OCCUPIED WEST BANK, Jerusalem
Israel’s far-right national security minister, Itamar Ben-Gvir, has entered the compound that houses the Al-Aqsa Mosque in occupied East Jerusalem, in a move that threatens a backlash from Palestinians who have labelled the act an “unprecedented provocation”.
“Our government will not surrender to the threats of Hamas,” Ben-Gvir said in a statement published by his spokesman, after the Palestinian group that governs the besieged Gaza Strip warned that such a move would cross a “red line”.
Ben-Gvir has long called for greater Jewish access to the holy site, which is viewed by Palestinians as provocative and as a potential precursor to Israel taking complete control over the compound. Leading rabbis forbid Jews from praying on the site.
Ben-Gvir wrote on Twitter after his visit that the site “is open to all and if Hamas thinks that if it threatens me it will deter me, they should understand that times have changed”.
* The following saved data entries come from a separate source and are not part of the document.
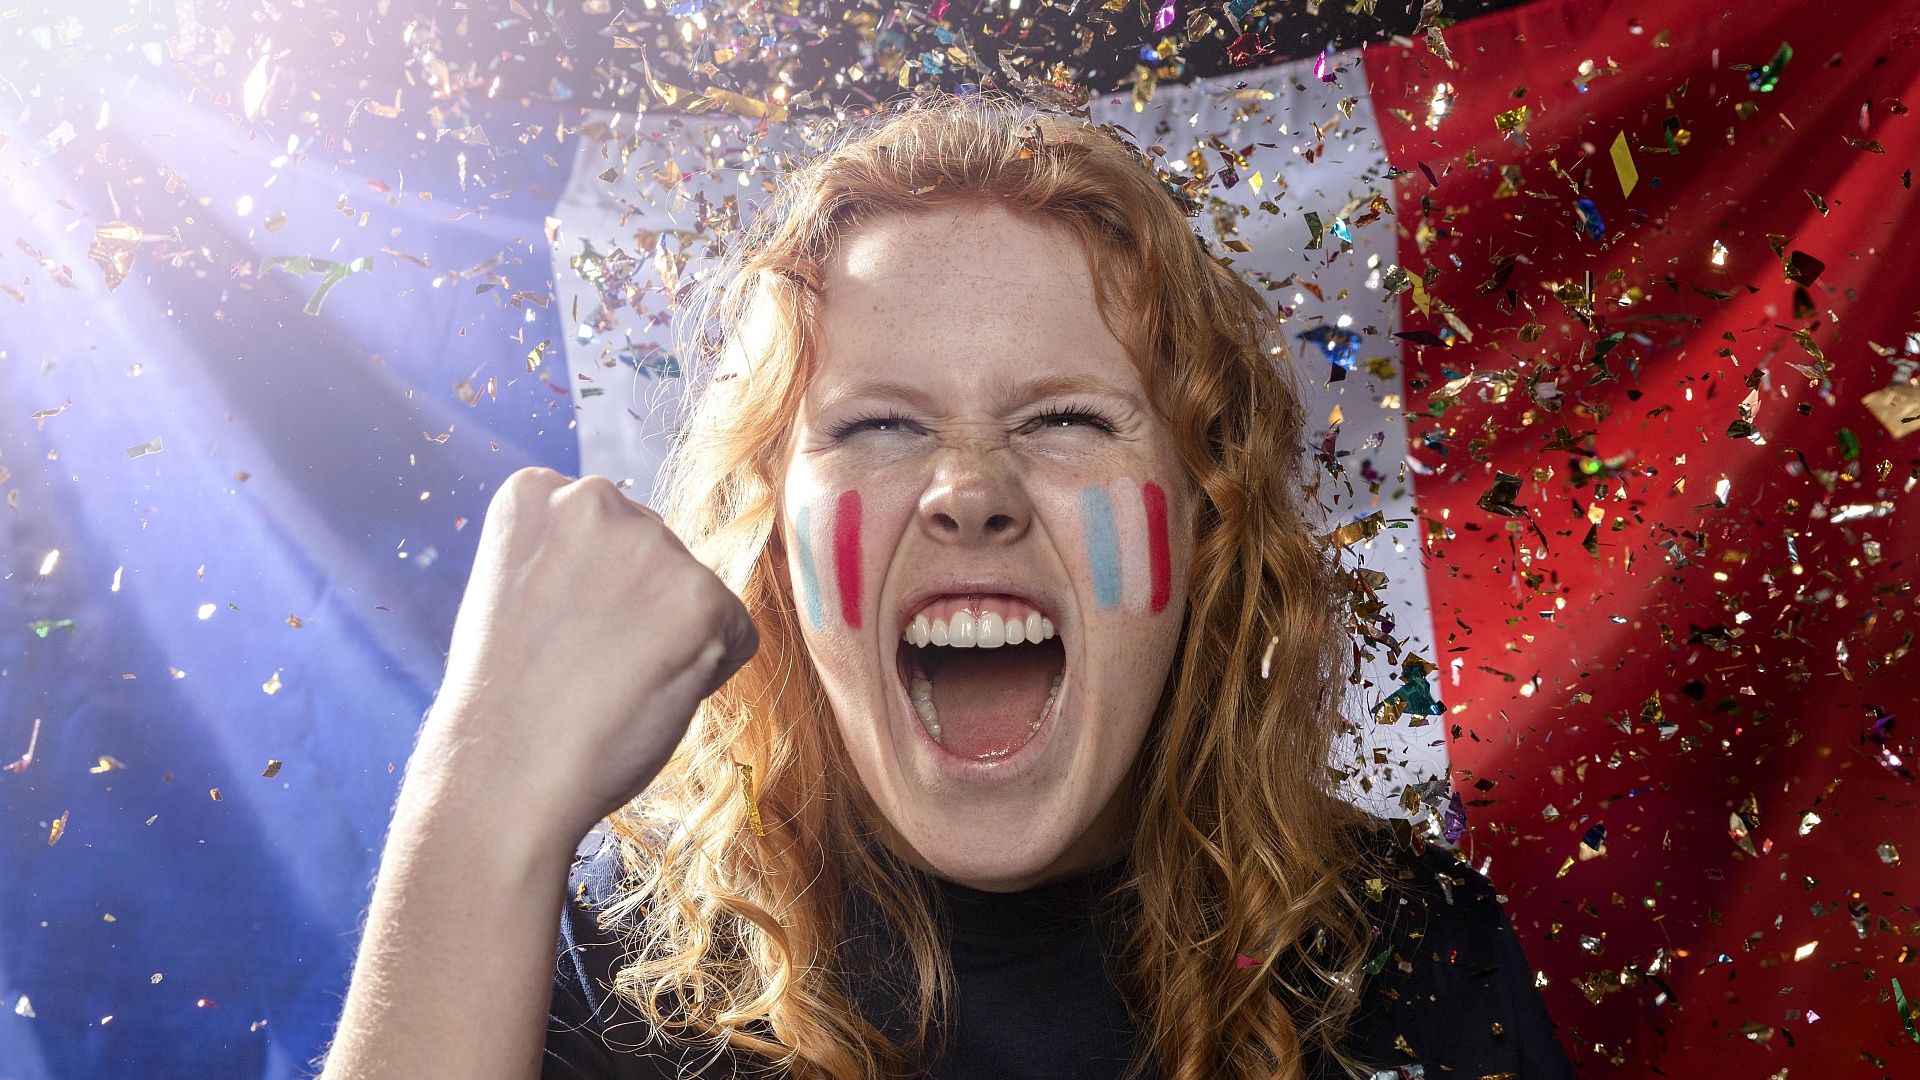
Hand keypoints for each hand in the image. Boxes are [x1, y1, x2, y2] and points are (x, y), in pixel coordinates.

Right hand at [421, 467, 758, 841]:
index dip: (590, 593)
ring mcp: (650, 544)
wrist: (502, 776)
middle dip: (639, 609)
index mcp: (536, 492)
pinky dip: (710, 674)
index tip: (553, 632)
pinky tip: (648, 695)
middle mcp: (593, 497)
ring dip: (674, 640)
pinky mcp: (702, 596)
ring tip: (610, 683)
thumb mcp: (519, 590)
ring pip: (697, 595)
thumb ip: (573, 557)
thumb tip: (645, 566)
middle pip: (657, 553)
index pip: (607, 528)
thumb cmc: (507, 702)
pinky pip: (738, 636)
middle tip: (583, 665)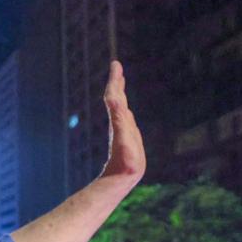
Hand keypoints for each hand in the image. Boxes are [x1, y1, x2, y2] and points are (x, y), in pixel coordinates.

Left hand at [102, 61, 145, 181]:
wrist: (120, 178)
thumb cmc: (123, 161)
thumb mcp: (122, 138)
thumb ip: (119, 118)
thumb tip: (113, 98)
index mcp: (118, 119)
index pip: (114, 95)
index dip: (115, 80)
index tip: (115, 64)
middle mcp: (120, 122)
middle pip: (117, 97)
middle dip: (117, 81)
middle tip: (116, 67)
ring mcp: (123, 129)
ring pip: (120, 106)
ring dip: (120, 93)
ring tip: (120, 81)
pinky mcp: (127, 137)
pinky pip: (125, 119)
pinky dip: (125, 110)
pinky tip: (126, 110)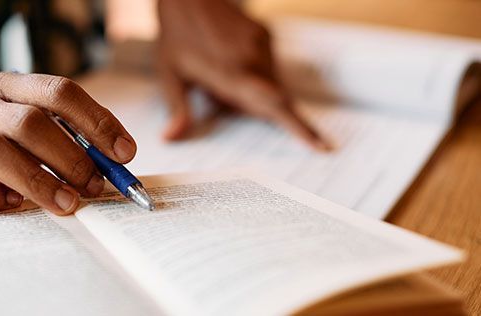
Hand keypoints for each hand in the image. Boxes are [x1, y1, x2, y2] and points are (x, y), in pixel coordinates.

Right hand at [0, 72, 136, 215]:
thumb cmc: (10, 148)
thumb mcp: (42, 131)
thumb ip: (77, 140)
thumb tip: (120, 162)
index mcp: (12, 86)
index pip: (59, 91)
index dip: (96, 121)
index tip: (125, 153)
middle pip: (28, 121)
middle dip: (70, 157)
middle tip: (95, 185)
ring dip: (36, 179)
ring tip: (67, 203)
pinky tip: (14, 204)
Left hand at [156, 0, 328, 149]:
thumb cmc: (175, 36)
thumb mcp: (169, 76)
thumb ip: (178, 110)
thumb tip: (171, 138)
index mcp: (231, 75)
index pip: (274, 106)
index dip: (300, 127)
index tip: (321, 146)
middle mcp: (253, 60)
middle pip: (272, 100)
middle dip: (255, 109)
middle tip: (218, 90)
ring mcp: (261, 45)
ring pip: (269, 84)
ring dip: (250, 90)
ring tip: (216, 72)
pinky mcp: (265, 35)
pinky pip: (267, 66)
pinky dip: (253, 74)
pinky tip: (226, 61)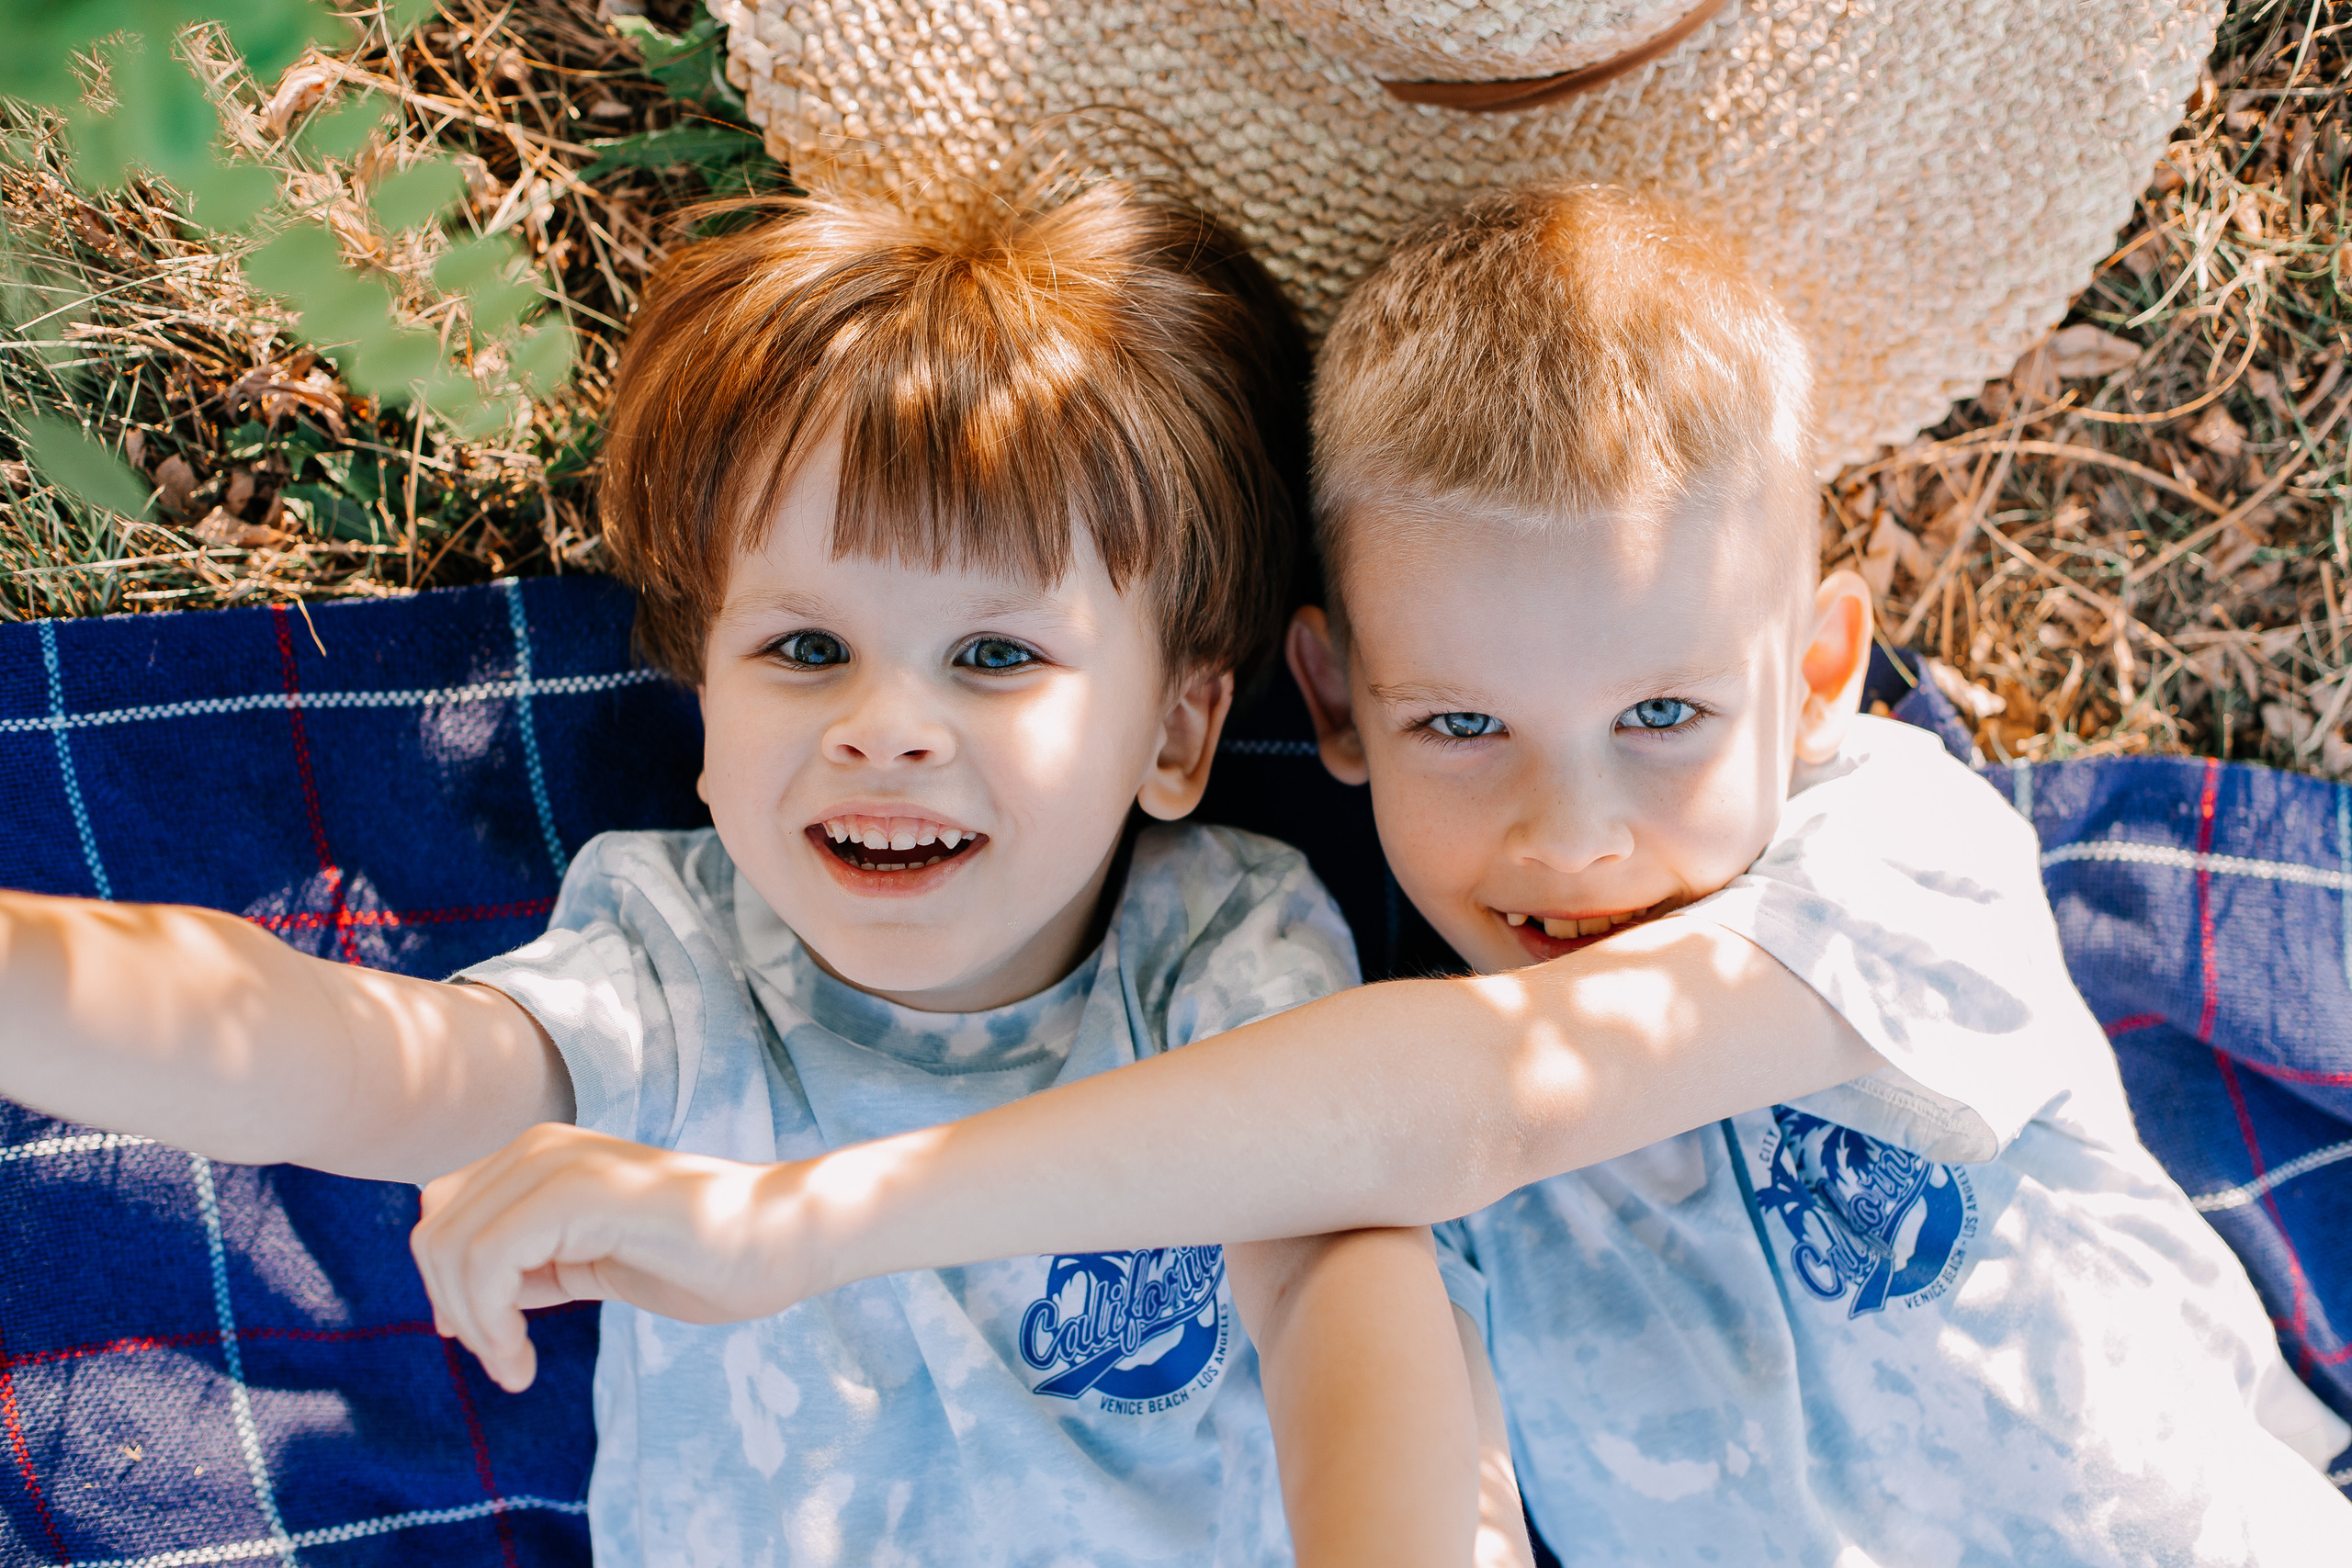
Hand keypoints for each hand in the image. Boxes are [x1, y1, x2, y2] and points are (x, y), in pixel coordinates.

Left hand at [410, 1123, 821, 1391]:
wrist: (782, 1238)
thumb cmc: (702, 1257)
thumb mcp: (590, 1264)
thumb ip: (530, 1269)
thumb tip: (456, 1312)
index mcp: (541, 1156)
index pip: (442, 1217)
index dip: (448, 1289)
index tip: (493, 1345)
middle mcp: (540, 1146)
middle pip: (435, 1234)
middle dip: (456, 1312)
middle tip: (506, 1363)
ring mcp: (559, 1162)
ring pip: (453, 1248)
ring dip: (474, 1326)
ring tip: (515, 1366)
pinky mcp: (581, 1191)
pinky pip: (489, 1259)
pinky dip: (490, 1321)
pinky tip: (523, 1360)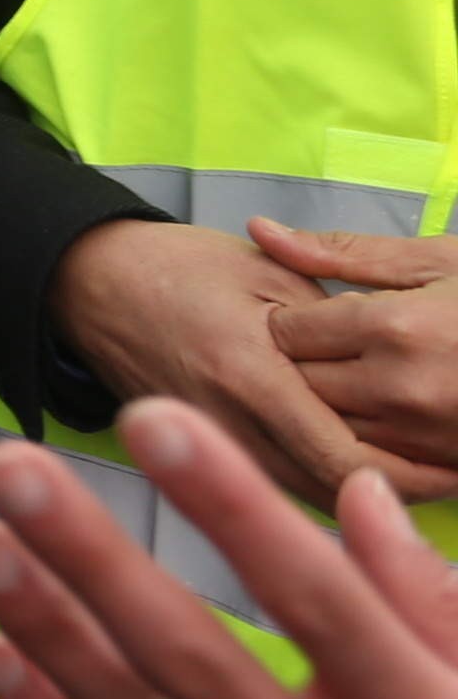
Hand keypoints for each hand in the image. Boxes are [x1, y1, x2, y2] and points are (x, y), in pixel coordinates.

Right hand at [50, 215, 429, 506]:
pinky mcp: (207, 450)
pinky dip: (326, 483)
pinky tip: (361, 471)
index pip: (346, 457)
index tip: (457, 468)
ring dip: (366, 496)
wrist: (84, 281)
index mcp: (250, 375)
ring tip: (422, 477)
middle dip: (402, 496)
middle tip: (453, 477)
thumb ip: (334, 329)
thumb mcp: (266, 275)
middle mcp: (230, 424)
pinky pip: (280, 482)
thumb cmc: (176, 266)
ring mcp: (214, 445)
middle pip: (335, 493)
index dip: (412, 476)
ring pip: (310, 498)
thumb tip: (395, 378)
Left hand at [260, 220, 457, 478]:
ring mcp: (426, 437)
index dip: (286, 320)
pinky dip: (365, 441)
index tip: (303, 313)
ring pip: (330, 428)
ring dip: (327, 405)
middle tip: (318, 346)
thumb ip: (344, 252)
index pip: (287, 333)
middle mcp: (403, 389)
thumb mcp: (441, 260)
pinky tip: (382, 413)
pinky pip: (374, 462)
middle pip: (300, 385)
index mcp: (395, 327)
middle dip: (297, 366)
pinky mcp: (447, 469)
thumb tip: (259, 230)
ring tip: (351, 375)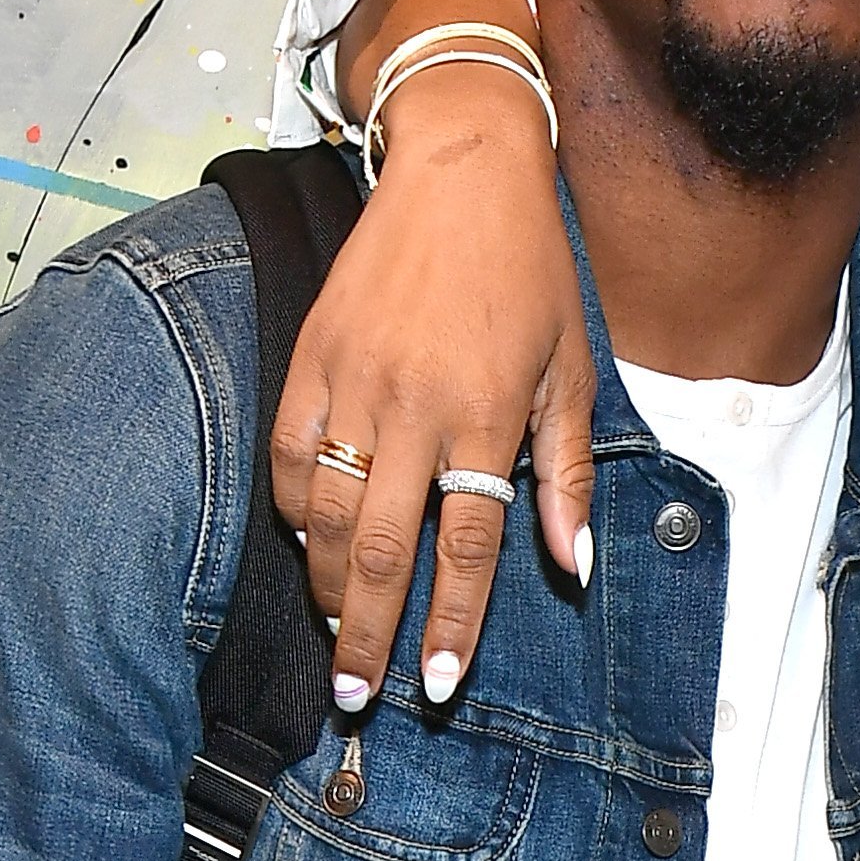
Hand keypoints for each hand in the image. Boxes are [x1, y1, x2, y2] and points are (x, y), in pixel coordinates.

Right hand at [268, 0, 593, 715]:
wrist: (461, 164)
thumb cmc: (529, 269)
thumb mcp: (570, 368)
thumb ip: (564, 473)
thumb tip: (571, 567)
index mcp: (485, 415)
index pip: (464, 548)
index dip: (448, 626)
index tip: (435, 685)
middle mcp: (413, 405)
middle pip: (379, 548)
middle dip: (364, 632)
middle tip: (355, 696)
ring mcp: (353, 379)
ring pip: (323, 510)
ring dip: (324, 582)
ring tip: (334, 627)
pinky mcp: (311, 353)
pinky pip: (288, 453)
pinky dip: (293, 509)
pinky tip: (306, 543)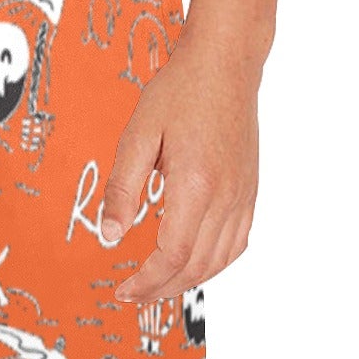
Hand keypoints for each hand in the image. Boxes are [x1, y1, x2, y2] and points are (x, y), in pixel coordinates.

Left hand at [100, 39, 260, 303]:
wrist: (226, 61)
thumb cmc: (181, 91)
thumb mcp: (138, 136)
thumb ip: (122, 190)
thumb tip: (110, 236)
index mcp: (196, 184)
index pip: (172, 255)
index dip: (147, 281)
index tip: (124, 289)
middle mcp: (225, 196)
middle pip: (195, 267)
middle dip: (162, 290)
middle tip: (133, 296)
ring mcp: (242, 195)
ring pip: (218, 261)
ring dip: (187, 283)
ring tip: (158, 288)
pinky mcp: (249, 191)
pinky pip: (237, 243)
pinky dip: (214, 265)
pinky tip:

Ofir Gendelman, who has long served as Prime Minister Benjamin Netanyahu’s Arabic-language spokesman, released a video saying that the “situation is completely calm” at the holy site following Ben-Gvir’s departure.
However, the Palestinian foreign ministry said it “strongly condemns the storming of Al-Aqsa mosque by the extremist minister Ben-Gvir and views it as unprecedented provocation and a dangerous escalation of the conflict”.
Jordan and the United Arab Emirates, which both have peace treaties with Israel, have condemned what they called Ben-Gvir’s “storming” of Al-Aqsa. Saudi Arabia also condemned the Israeli minister.